(Data extracted from a collection)
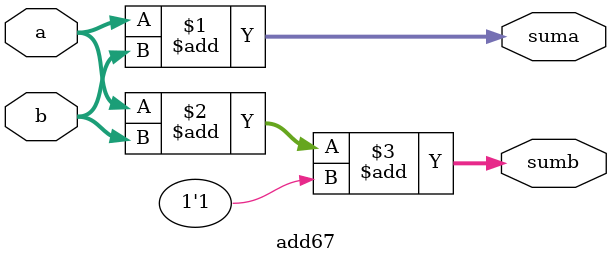
<source format=v>
`timescale 1ns / 1ps

module mpadder (
  input wire clk,
  input wire subtract,
  input wire [1026:0] in_a,
  input wire [1026:0] in_b,
  output wire [1027:0] result
);

    wire [1026:0] MuxB = (subtract) ? ~in_b : in_b;
    wire [1027:0] Sum;
    
    
    wire [1027:0] sumA;
    wire [1027:64] sumB;
    
    wire [14:0] carryA;
    wire [14:1] carryB;
    
    wire carry1;
    wire carry2;
    wire carry3;
    wire carry4;
    wire carry5;
    wire carry6;
    wire carry7;
    wire carry8;
    wire carry9;
    wire carry10;
    wire carry11;
    wire carry12;
    wire carry13;
    wire carry14;
    wire carry15;
    
  assign {carryA[0],sumA[63:0]} = in_a[63:0] + MuxB[63:0] + subtract;   
  //assign {carryB[0],sumB[63:0]} = 65'b0;
  add64 A2(in_a[127:64], MuxB[127:64],sumA[127:64], carryA[1], sumB[127:64], carryB[1]);
  add64 A3(in_a[191:128], MuxB[191:128],sumA[191:128], carryA[2], sumB[191:128], carryB[2]);
  add64 A4(in_a[255:192], MuxB[255:192],sumA[255:192], carryA[3], sumB[255:192], carryB[3]);
  add64 A5(in_a[319:256], MuxB[319:256],sumA[319:256], carryA[4], sumB[319:256], carryB[4]);
  add64 A6(in_a[383:320], MuxB[383:320],sumA[383:320], carryA[5], sumB[383:320], carryB[5]);
  add64 A7(in_a[447:384], MuxB[447:384],sumA[447:384], carryA[6], sumB[447:384], carryB[6]);
  add64 A8(in_a[511:448], MuxB[511:448],sumA[511:448], carryA[7], sumB[511:448], carryB[7]);
  add64 A9(in_a[575:512], MuxB[575:512],sumA[575:512], carryA[8], sumB[575:512], carryB[8]);
  add64 A10(in_a[639:576], MuxB[639:576],sumA[639:576], carryA[9], sumB[639:576], carryB[9]);
  add64 A11(in_a[703:640], MuxB[703:640],sumA[703:640], carryA[10], sumB[703:640], carryB[10]);
  add64 A12(in_a[767:704], MuxB[767:704],sumA[767:704], carryA[11], sumB[767:704], carryB[11]);
  add64 A13(in_a[831:768], MuxB[831:768],sumA[831:768], carryA[12], sumB[831:768], carryB[12]);
  add64 A14(in_a[895:832], MuxB[895:832],sumA[895:832], carryA[13], sumB[895:832], carryB[13]);
  add64 A15(in_a[959:896], MuxB[959:896],sumA[959:896], carryA[14], sumB[959:896], carryB[14]);
  add67 A16(in_a[1026:960], MuxB[1026:960],sumA[1027:960], sumB[1027:960]);
  

    


  reg [1027:0] regA;
  reg [1027:64] regB;
  reg [14:0] regcA;
  reg [14:1] regcB;
  reg sub;
  always @(posedge clk) 
  begin
    regA <= sumA;
    regB <= sumB;
    regcA <= carryA;
    regcB <= carryB;
    sub <= subtract;
  end  
  
    assign carry1 = regcA[0];
    assign carry2 = carry1? regcB[1]: regcA[1];
    assign carry3 = carry2? regcB[2]: regcA[2];
    assign carry4 = carry3? regcB[3]: regcA[3];
    assign carry5 = carry4? regcB[4]: regcA[4];
    assign carry6 = carry5? regcB[5]: regcA[5];
    assign carry7 = carry6? regcB[6]: regcA[6];
    assign carry8 = carry7? regcB[7]: regcA[7];
    assign carry9 = carry8? regcB[8]: regcA[8];
    assign carry10 = carry9? regcB[9]: regcA[9];
    assign carry11 = carry10? regcB[10]: regcA[10];
    assign carry12 = carry11? regcB[11]: regcA[11];
    assign carry13 = carry12? regcB[12]: regcA[12];
    assign carry14 = carry13? regcB[13]: regcA[13];
    assign carry15 = carry14? regcB[14]: regcA[14];
  
    assign Sum[63:0] = regA[63:0];
    assign Sum[127:64] = carry1? regB[127:64]: regA[127:64];
    assign Sum[191:128] = carry2? regB[191:128]: regA[191:128];
    assign Sum[255:192] = carry3? regB[255:192]: regA[255:192];
    assign Sum[319:256] = carry4? regB[319:256]: regA[319:256];
    assign Sum[383:320] = carry5? regB[383:320]: regA[383:320];
    assign Sum[447:384] = carry6? regB[447:384]: regA[447:384];
    assign Sum[511:448] = carry7? regB[511:448]: regA[511:448];
    assign Sum[575:512] = carry8? regB[575:512]: regA[575:512];
    assign Sum[639:576] = carry9? regB[639:576]: regA[639:576];
    assign Sum[703:640] = carry10? regB[703:640]: regA[703:640];
    assign Sum[767:704] = carry11? regB[767:704]: regA[767:704];
    assign Sum[831:768] = carry12? regB[831:768]: regA[831:768];
    assign Sum[895:832] = carry13? regB[895:832]: regA[895:832];
    assign Sum[959:896] = carry14? regB[959:896]: regA[959:896];
    assign Sum[1027:960] = carry15? regB[1027:960]: regA[1027:960];
  

  wire carry_out = sub ^ Sum[1027];
  assign result = {carry_out, Sum[1026:0]};


endmodule

module add64(
    input wire [63:0] a,
    input wire [63:0] b,
    output wire [63:0] suma,
    output wire carrya,
    output wire [63:0] sumb,
    output wire carryb
    );
    
    assign {carrya, suma} = a+b;
    assign {carryb, sumb} = a+b+1'b1;
    
    
endmodule

module add67(
    input wire [66:0] a,
    input wire [66:0] b,
    output wire [67:0] suma,
    output wire [67:0] sumb
    );
    
    assign suma= a+b;
    assign sumb = a+b+1'b1;
    
    
endmodule

</source>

Directive
Please repeat every record above exactly, but leave out the pictures.

Final answer
<source format=v>
`timescale 1ns / 1ps

module mpadder (
  input wire clk,
  input wire subtract,
  input wire [1026:0] in_a,
  input wire [1026:0] in_b,
  output wire [1027:0] result
);

    wire [1026:0] MuxB = (subtract) ? ~in_b : in_b;
    wire [1027:0] Sum;
    
    
    wire [1027:0] sumA;
    wire [1027:64] sumB;
    
    wire [14:0] carryA;
    wire [14:1] carryB;
    
    wire carry1;
    wire carry2;
    wire carry3;
    wire carry4;
    wire carry5;
    wire carry6;
    wire carry7;
    wire carry8;
    wire carry9;
    wire carry10;
    wire carry11;
    wire carry12;
    wire carry13;
    wire carry14;
    wire carry15;
    
  assign {carryA[0],sumA[63:0]} = in_a[63:0] + MuxB[63:0] + subtract;   
  //assign {carryB[0],sumB[63:0]} = 65'b0;
  add64 A2(in_a[127:64], MuxB[127:64],sumA[127:64], carryA[1], sumB[127:64], carryB[1]);
  add64 A3(in_a[191:128], MuxB[191:128],sumA[191:128], carryA[2], sumB[191:128], carryB[2]);
  add64 A4(in_a[255:192], MuxB[255:192],sumA[255:192], carryA[3], sumB[255:192], carryB[3]);
  add64 A5(in_a[319:256], MuxB[319:256],sumA[319:256], carryA[4], sumB[319:256], carryB[4]);
  add64 A6(in_a[383:320], MuxB[383:320],sumA[383:320], carryA[5], sumB[383:320], carryB[5]);
  add64 A7(in_a[447:384], MuxB[447:384],sumA[447:384], carryA[6], sumB[447:384], carryB[6]);
  add64 A8(in_a[511:448], MuxB[511:448],sumA[511:448], carryA[7], sumB[511:448], carryB[7]);
  add64 A9(in_a[575:512], MuxB[575:512],sumA[575:512], carryA[8], sumB[575:512], carryB[8]);
  add64 A10(in_a[639:576], MuxB[639:576],sumA[639:576], carryA[9], sumB[639:576], carryB[9]);
  add64 A11(in_a[703:640], MuxB[703:640],sumA[703:640], carryA[10], sumB[703:640], carryB[10]);
  add64 A12(in_a[767:704], MuxB[767:704],sumA[767:704], carryA[11], sumB[767:704], carryB[11]);
  add64 A13(in_a[831:768], MuxB[831:768],sumA[831:768], carryA[12], sumB[831:768], carryB[12]);
  add64 A14(in_a[895:832], MuxB[895:832],sumA[895:832], carryA[13], sumB[895:832], carryB[13]);
  add64 A15(in_a[959:896], MuxB[959:896],sumA[959:896], carryA[14], sumB[959:896], carryB[14]);
  add67 A16(in_a[1026:960], MuxB[1026:960],sumA[1027:960], sumB[1027:960]);
  

    


  reg [1027:0] regA;
  reg [1027:64] regB;
  reg [14:0] regcA;
  reg [14:1] regcB;
  reg sub;
  always @(posedge clk) 
  begin
    regA <= sumA;
    regB <= sumB;
    regcA <= carryA;
    regcB <= carryB;
    sub <= subtract;
  end  
  
    assign carry1 = regcA[0];
    assign carry2 = carry1? regcB[1]: regcA[1];
    assign carry3 = carry2? regcB[2]: regcA[2];
    assign carry4 = carry3? regcB[3]: regcA[3];
    assign carry5 = carry4? regcB[4]: regcA[4];
    assign carry6 = carry5? regcB[5]: regcA[5];
    assign carry7 = carry6? regcB[6]: regcA[6];
    assign carry8 = carry7? regcB[7]: regcA[7];
    assign carry9 = carry8? regcB[8]: regcA[8];
    assign carry10 = carry9? regcB[9]: regcA[9];
    assign carry11 = carry10? regcB[10]: regcA[10];
    assign carry12 = carry11? regcB[11]: regcA[11];
    assign carry13 = carry12? regcB[12]: regcA[12];
    assign carry14 = carry13? regcB[13]: regcA[13];
    assign carry15 = carry14? regcB[14]: regcA[14];
  
    assign Sum[63:0] = regA[63:0];
    assign Sum[127:64] = carry1? regB[127:64]: regA[127:64];
    assign Sum[191:128] = carry2? regB[191:128]: regA[191:128];
    assign Sum[255:192] = carry3? regB[255:192]: regA[255:192];
    assign Sum[319:256] = carry4? regB[319:256]: regA[319:256];
    assign Sum[383:320] = carry5? regB[383:320]: regA[383:320];
    assign Sum[447:384] = carry6? regB[447:384]: regA[447:384];
    assign Sum[511:448] = carry7? regB[511:448]: regA[511:448];
    assign Sum[575:512] = carry8? regB[575:512]: regA[575:512];
    assign Sum[639:576] = carry9? regB[639:576]: regA[639:576];
    assign Sum[703:640] = carry10? regB[703:640]: regA[703:640];
    assign Sum[767:704] = carry11? regB[767:704]: regA[767:704];
    assign Sum[831:768] = carry12? regB[831:768]: regA[831:768];
    assign Sum[895:832] = carry13? regB[895:832]: regA[895:832];
    assign Sum[959:896] = carry14? regB[959:896]: regA[959:896];
    assign Sum[1027:960] = carry15? regB[1027:960]: regA[1027:960];
  

  wire carry_out = sub ^ Sum[1027];
  assign result = {carry_out, Sum[1026:0]};


endmodule

module add64(
    input wire [63:0] a,
    input wire [63:0] b,
    output wire [63:0] suma,
    output wire carrya,
    output wire [63:0] sumb,
    output wire carryb
    );
    
    assign {carrya, suma} = a+b;
    assign {carryb, sumb} = a+b+1'b1;
    
    
endmodule

module add67(
    input wire [66:0] a,
    input wire [66:0] b,
    output wire [67:0] suma,
    output wire [67:0] sumb
    );
    
    assign suma= a+b;
    assign sumb = a+b+1'b1;
    
    
endmodule

</source>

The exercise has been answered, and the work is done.